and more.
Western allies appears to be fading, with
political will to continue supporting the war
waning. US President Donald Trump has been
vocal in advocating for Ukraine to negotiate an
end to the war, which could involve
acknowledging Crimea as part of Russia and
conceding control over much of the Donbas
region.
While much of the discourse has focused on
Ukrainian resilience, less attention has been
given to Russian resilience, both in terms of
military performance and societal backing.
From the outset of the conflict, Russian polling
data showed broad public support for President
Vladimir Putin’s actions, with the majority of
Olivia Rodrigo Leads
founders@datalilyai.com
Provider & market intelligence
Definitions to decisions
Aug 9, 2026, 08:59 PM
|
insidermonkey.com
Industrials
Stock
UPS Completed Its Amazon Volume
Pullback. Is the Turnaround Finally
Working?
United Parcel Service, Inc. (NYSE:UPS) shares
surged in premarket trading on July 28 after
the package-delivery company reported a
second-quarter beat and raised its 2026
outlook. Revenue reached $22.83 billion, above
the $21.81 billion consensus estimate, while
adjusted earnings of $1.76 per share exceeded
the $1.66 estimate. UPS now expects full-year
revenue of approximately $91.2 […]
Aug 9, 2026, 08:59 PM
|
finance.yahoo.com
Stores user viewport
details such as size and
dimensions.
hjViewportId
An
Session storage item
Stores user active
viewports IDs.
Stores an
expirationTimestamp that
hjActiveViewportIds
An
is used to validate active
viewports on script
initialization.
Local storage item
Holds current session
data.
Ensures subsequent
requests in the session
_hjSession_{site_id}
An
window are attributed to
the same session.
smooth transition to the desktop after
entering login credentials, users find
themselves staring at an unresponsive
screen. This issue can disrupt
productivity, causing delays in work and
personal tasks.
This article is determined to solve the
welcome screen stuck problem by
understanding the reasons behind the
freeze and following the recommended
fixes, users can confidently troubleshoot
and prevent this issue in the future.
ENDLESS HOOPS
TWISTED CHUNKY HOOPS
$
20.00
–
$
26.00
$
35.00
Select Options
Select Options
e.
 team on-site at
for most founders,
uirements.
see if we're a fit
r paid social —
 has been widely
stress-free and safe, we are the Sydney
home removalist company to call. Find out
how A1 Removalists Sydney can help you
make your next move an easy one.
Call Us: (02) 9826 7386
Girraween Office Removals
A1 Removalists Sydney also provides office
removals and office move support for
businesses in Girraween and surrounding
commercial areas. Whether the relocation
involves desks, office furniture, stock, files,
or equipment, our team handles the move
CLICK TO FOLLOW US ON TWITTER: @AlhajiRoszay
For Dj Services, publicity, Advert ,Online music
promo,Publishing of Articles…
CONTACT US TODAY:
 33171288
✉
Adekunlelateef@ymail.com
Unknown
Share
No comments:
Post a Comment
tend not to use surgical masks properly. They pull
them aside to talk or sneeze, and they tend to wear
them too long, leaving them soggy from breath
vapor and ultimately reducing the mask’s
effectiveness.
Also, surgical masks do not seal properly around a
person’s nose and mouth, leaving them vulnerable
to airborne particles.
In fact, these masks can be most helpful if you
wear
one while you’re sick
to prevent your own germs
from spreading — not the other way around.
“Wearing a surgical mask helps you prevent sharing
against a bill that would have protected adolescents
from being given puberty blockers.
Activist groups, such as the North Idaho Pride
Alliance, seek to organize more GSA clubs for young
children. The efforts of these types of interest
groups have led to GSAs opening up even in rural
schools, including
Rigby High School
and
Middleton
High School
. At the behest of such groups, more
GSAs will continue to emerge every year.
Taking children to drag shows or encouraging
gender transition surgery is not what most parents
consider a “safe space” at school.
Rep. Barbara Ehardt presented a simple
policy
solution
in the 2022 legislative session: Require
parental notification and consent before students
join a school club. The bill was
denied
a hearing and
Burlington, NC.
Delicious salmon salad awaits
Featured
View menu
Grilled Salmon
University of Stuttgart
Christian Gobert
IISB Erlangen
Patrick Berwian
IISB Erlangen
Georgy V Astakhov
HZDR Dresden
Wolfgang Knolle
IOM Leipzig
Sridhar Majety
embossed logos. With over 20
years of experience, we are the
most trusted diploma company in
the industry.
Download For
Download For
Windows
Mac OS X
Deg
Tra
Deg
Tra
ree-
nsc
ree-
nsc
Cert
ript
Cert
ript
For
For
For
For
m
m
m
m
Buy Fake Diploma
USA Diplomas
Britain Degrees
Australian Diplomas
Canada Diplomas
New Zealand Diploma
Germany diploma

▸ WHAT IS BEING ASKED:
Filter the listing for the word "been" and copy every line that holds it.

▸ SOLUTION TO THE EXERCISE:
waning. US President Donald Trump has been
Ukrainian resilience, less attention has been
 has been widely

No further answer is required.